When my kids have antagonized each other into a maniacal frenzy and I’ve refereed myself smack dab in the middle of their teenage, testosterone-induced insanity, my exorcist voice comes out.

And she sounds bat-shit crazy.

This growling, from-the-depths-of-my-abdomen voice is unlike any other.

She scares the shit out of me.

Not to mention invokes terror in my children.

PAST THE POINT OF NO RETURN

God, I hate this exorcist girl.

But she comes out when I’ve passed the point of no return. When no one is listening to me. Or nobody does what I ask him to do. When everyone is out for himself in the finger-pointing, my-view-is-more-important-than-your-view, narcissistic, self-indulgent way.

After the exorcist has her say and scares the bejesus out of all of us, she disappears. I wish I could say it was a simple disappearance, but I end up feeling like a Mack truck hit me on the way out. I’m spent. Exhausted. And, of course, crying frustrated tears.

My kids run around trying to do what I’ve asked them to do because they’re afraid of this exorcist lady. Only they can’t really remember what I asked them to do that got us here in the first place because they’re boys and boys are born with the selective listening gene.

Still, they try to do something, anything, to get back in my good graces even if it means scrubbing a toilet.

In my quest to control my out-of-control life, I pass the point of no return often. I don’t have control over many things, so for the love of everything good and holy, can’t my kids just do what I ask them to do for Pete’s sake?

Exorcist mommy wouldn’t exist if they’d just take out the damn trash the first time I ask.

AM I BAT-SHIT CRAZY OR NOT?

I’ve tried ways to prevent the exorcist voice like counting to ten or taking deep breaths, but that doesn’t work for me. When my children ignore me, no amount of counting or deep breaths is going to help them out of the deep, deep hole they keep digging.
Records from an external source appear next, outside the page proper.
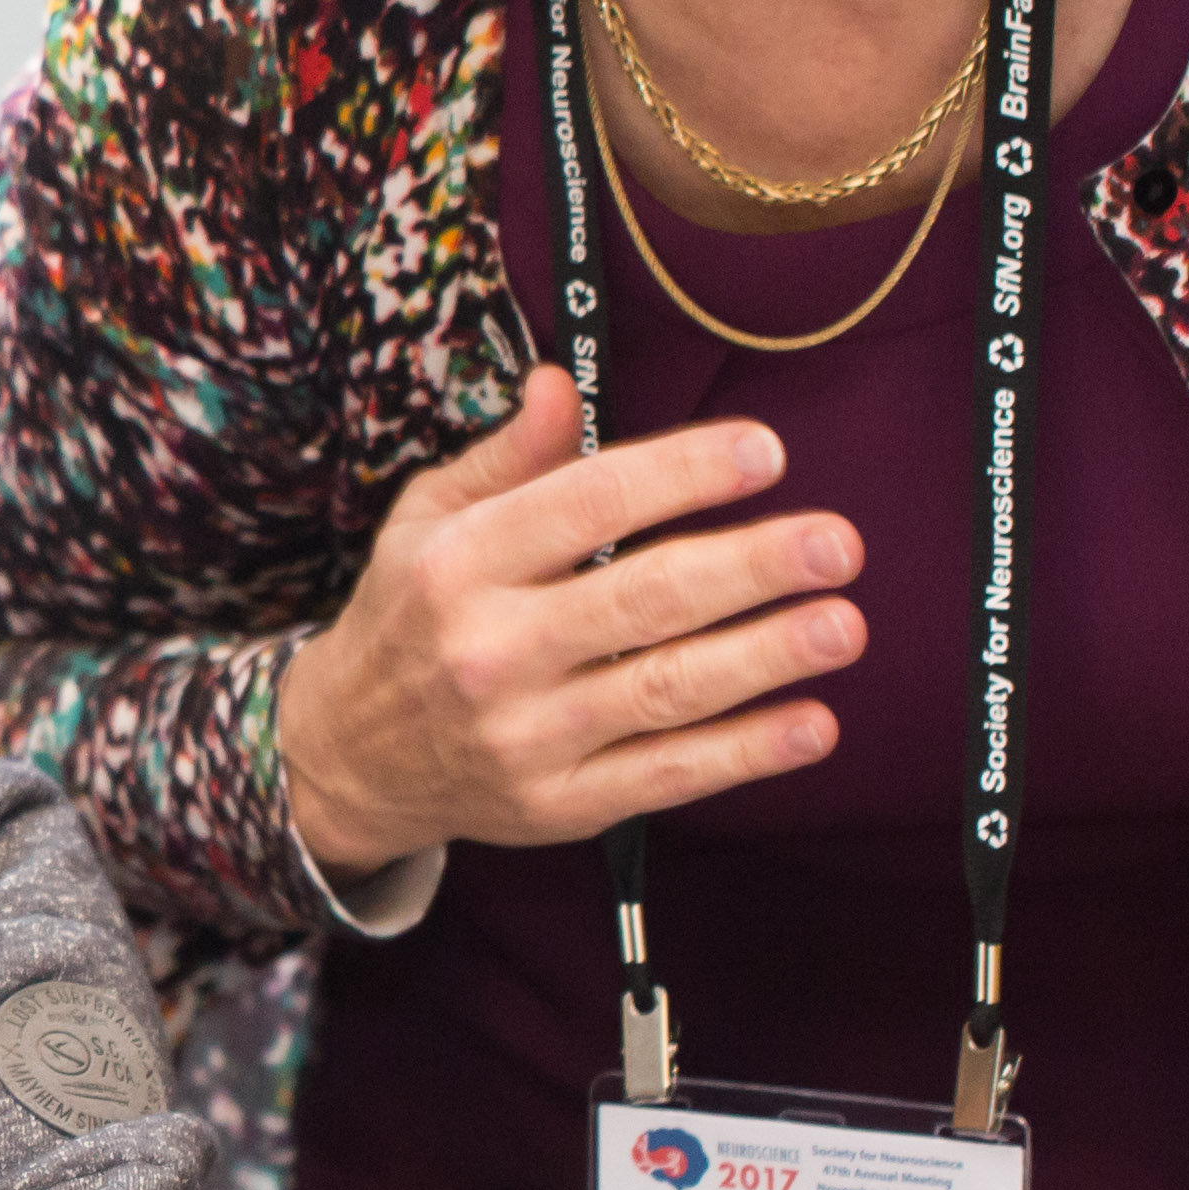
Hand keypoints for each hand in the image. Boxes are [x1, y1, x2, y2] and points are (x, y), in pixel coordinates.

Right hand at [272, 369, 863, 872]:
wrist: (347, 753)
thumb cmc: (408, 617)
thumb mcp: (428, 519)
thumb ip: (507, 457)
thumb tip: (562, 385)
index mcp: (461, 563)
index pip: (588, 503)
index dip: (684, 473)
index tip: (765, 453)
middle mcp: (491, 648)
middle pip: (643, 598)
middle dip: (751, 567)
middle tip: (836, 543)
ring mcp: (526, 734)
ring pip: (665, 689)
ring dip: (765, 657)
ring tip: (841, 624)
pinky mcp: (558, 804)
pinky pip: (666, 776)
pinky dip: (745, 753)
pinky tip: (812, 725)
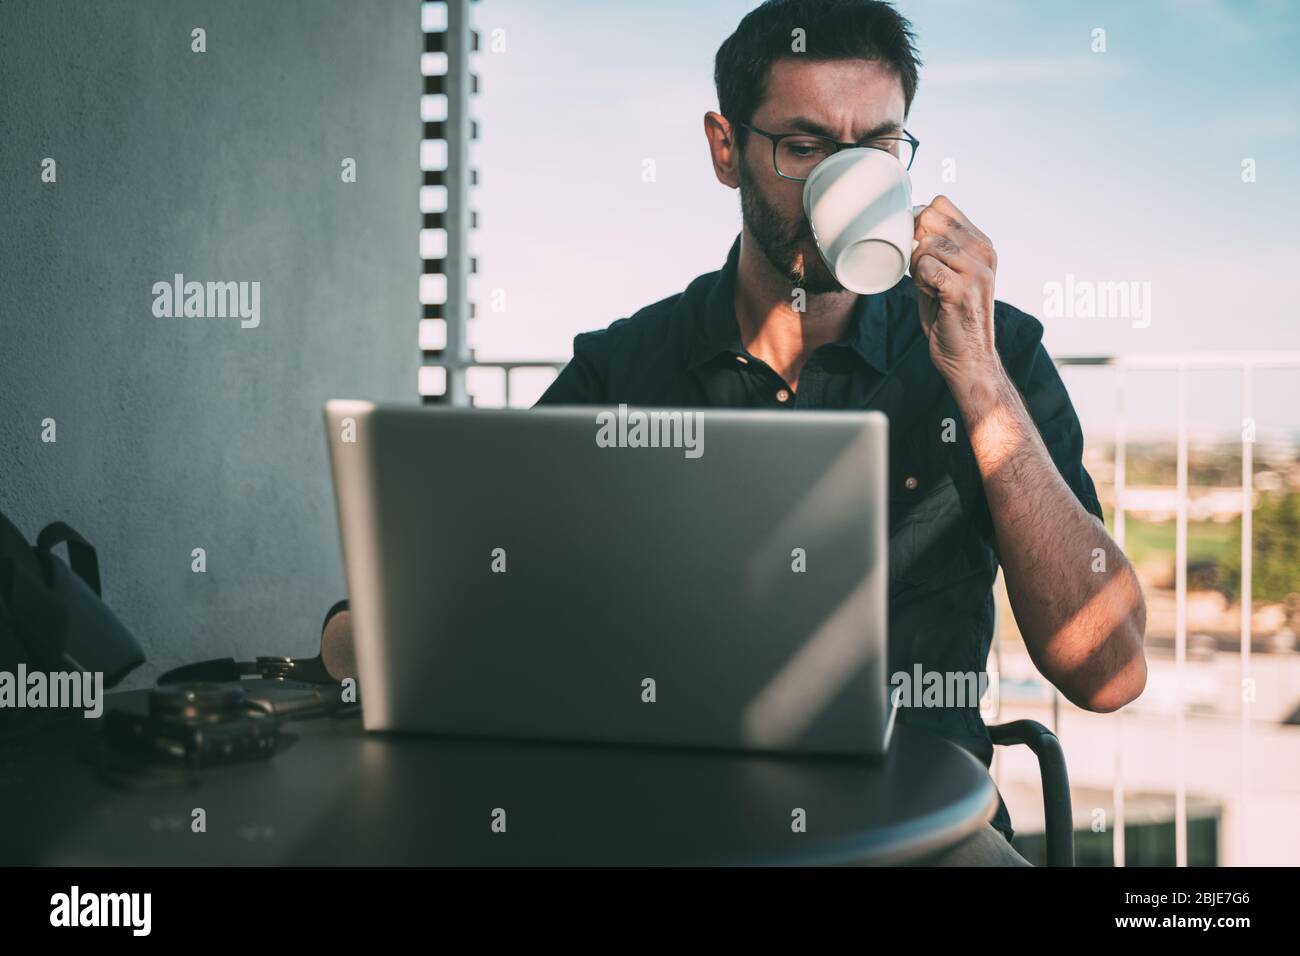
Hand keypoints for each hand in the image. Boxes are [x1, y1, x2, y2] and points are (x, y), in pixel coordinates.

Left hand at [909, 195, 999, 383]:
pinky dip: (920, 282)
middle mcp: (984, 252)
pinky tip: (933, 297)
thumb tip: (909, 222)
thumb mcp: (945, 273)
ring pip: (926, 245)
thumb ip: (933, 247)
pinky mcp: (964, 288)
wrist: (968, 357)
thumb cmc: (949, 315)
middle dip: (915, 243)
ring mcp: (977, 270)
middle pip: (930, 219)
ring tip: (931, 289)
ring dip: (917, 268)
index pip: (941, 205)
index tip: (921, 251)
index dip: (920, 223)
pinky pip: (926, 267)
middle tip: (925, 273)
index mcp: (981, 243)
I used to think I was totally bat-shit crazy until I talked to other widow moms who have similar exorcist stories. We all have kids who don’t listen. And, since we’re all parenting alone and trying to keep it together during our darkest days, we break.

When we break, we break hard.

Does passing the point of no return mean we’re bat-shit crazy? Nope. It just means we’re human. Just because I yell and scream and shoot daggers from my eyeballs doesn’t mean I’m crazy.

THE OBVVIOUS REASON YOU’RE NOT CRAZY

The obvious reason I know I’m not bat-shit crazy is because I’m asking the question. I’m aware.  Crazy people don’t try to figure out whether they’re crazy. They don’t worry that they’ll scar their children for life because of mommy’s demon voice that spews venom. 

When you’re verifiably crazy you rarely know it.

So, take solace because if you’re asking the question, you probably aren’t crazy.

HAVE COMPASSION FOR THE EXORCIST

You're Not Crazy

So, I fully admit I’m not capable of calming myself down in the middle of an exorcist episode. Because I’ve passed the point of no return, it’s just a matter of time until I calm down.

But, I try to have compassion for the exorcist. She’s exhausted. She’s juggling far too many things at once. She’s trying to be everything to everyone.

When the exorcist rears her ugly head, it’s time for a compassion intervention. You need a moment to take care of yourself and it’s OK.

Completely necessary. I’m talking mandatory.

Being self-compassionate is super hard for me. I’m learning. I remind myself that everyone is broken in one way or another. It’s not just me.

Here are three things I try to do:

  1. Acknowledge that I struggle with lots of issues as a solo parent.  Acknowledgment is key. When I say, “I am suffering” it invokes a sense of calm in me because I’m not trying to avoid it.
  2. Look in the mirror and say, “You’re doing the best you can. Be kind to yourself.”
  3. Apologize. I often tell my kids I’m sorry I screamed so loudly. I also tell them that their behavior is unacceptable because it’s not all on me. I own my part in escalating the situation and suggest they own their part, too.

WIDOW WRAP UP

It’s pretty simple…if you think you’re crazy, chances are good you’re not. You’re human and are pushed to the breaking point more times than you care to admit.

When the exorcist shows up, and she will, treat her with compassion. She shows up for a reason. Her presence is a simple reminder for you to be more compassionate with yourself.